Desgraciadamente, para nuestras relaciones más personales, esto no funciona exactamente así. O si funciona así, si por algún motivo deja de hacerlo, la tarea de la reconstrucción resulta después muy difícil.

Empiezas confiando en la otra persona cuando todo es maravilloso y sólo mostramos la mejor parte de nosotros mismos. Todo te parece estupendo: eres desprendido/a, generoso/a, simpático/a y nunca me fallarías. Tampoco yo lo haría contigo. Pero…

Cuando la confianza se rompe por alguna de las enfermedades que la atacan (ya contaremos cuáles), el jarrón se viene al suelo. Y recomponer todos sus fragmentos es auténtica tarea de monjes budistas. O de personas altamente evolucionadas en las que ni usted ni yo probablemente estemos reflejados. La confianza, en la pareja, es algo que se construye cada día y que debe estar presente a lo largo de todo su recorrido. Cuando falla ese sentir que se puede descansar en el otro una palabra, un hombro o una vida entera, gran parte de la unión se desvanece.

## Datos recopilados
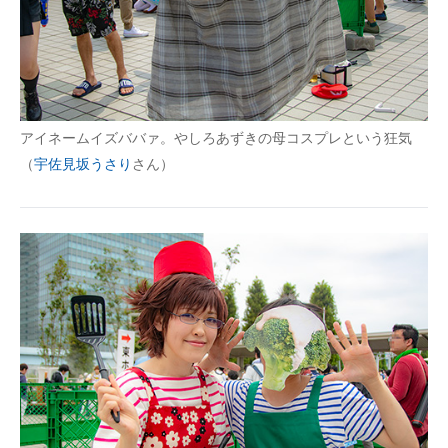
アイネームイズババァ。やしろあずきの母コスプレという狂気
（
宇佐見坂うさり
さん）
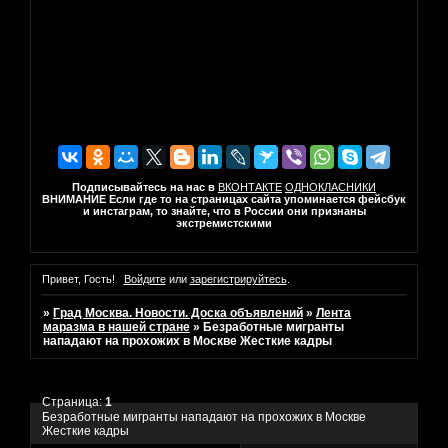
Подписывайтесь на нас в
ВКОНТАКТЕ
ОДНОКЛАСНИКИ
ВНИМАНИЕ Если где то на страницах сайта упоминается фейсбук
и инстаграм, то знайте, что в России они признаны
экстремистскими
Привет, Гость!
Войдите
или
зарегистрируйтесь
.
»
Град Москва. Новости. Доска объявлений
»
Лента
маразма в нашей стране
»
Безработные мигранты
нападают на прохожих в Москве Жесткие кадры
Страница:
1
Безработные мигранты нападают на прохожих в Москве
Жесткие кадры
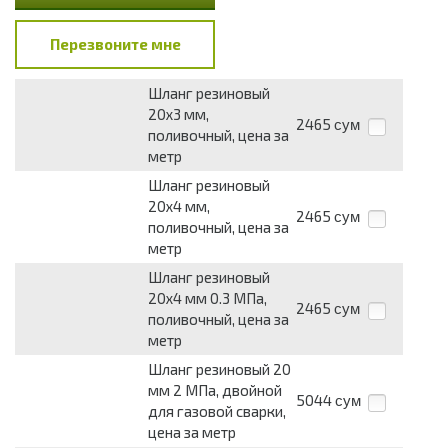
Перезвоните мне
Шланг резиновый
20x3 мм,
2465
сум
поливочный, цена за
метр
Шланг резиновый
20x4 мм,
2465
сум
поливочный, цена за
метр
Шланг резиновый
20x4 мм 0.3 МПа,
2465
сум
поливочный, цена за
метр
Шланг резиновый 20
мм 2 МПа, двойной
5044
сум
для газовой сварки,
цена за метр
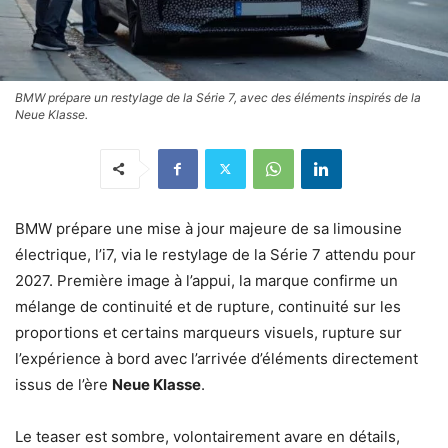
BMW prépare un restylage de la Série 7, avec des éléments inspirés de la
Neue Klasse.
BMW prépare une mise à jour majeure de sa limousine
électrique, l’i7, via le restylage de la Série 7 attendu pour
2027. Première image à l’appui, la marque confirme un
mélange de continuité et de rupture, continuité sur les
proportions et certains marqueurs visuels, rupture sur
l’expérience à bord avec l’arrivée d’éléments directement
issus de l’ère
Neue Klasse
.
Le teaser est sombre, volontairement avare en détails,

## TAREAS
1. Transcribe sin cambiar nada todo lo que va en el texto propuesto desde "Desgraciadamente, para nuestras" hasta "después muy difícil.".
2. Según el texto propuesto, ¿qué es la confianza en la pareja?

## RESULTADOS EN ORDEN
1.
Desgraciadamente, para nuestras relaciones más personales, esto no funciona exactamente así. O si funciona así, si por algún motivo deja de hacerlo, la tarea de la reconstrucción resulta después muy difícil.

2. Algo que se construye cada día y que debe estar presente a lo largo de todo su recorrido.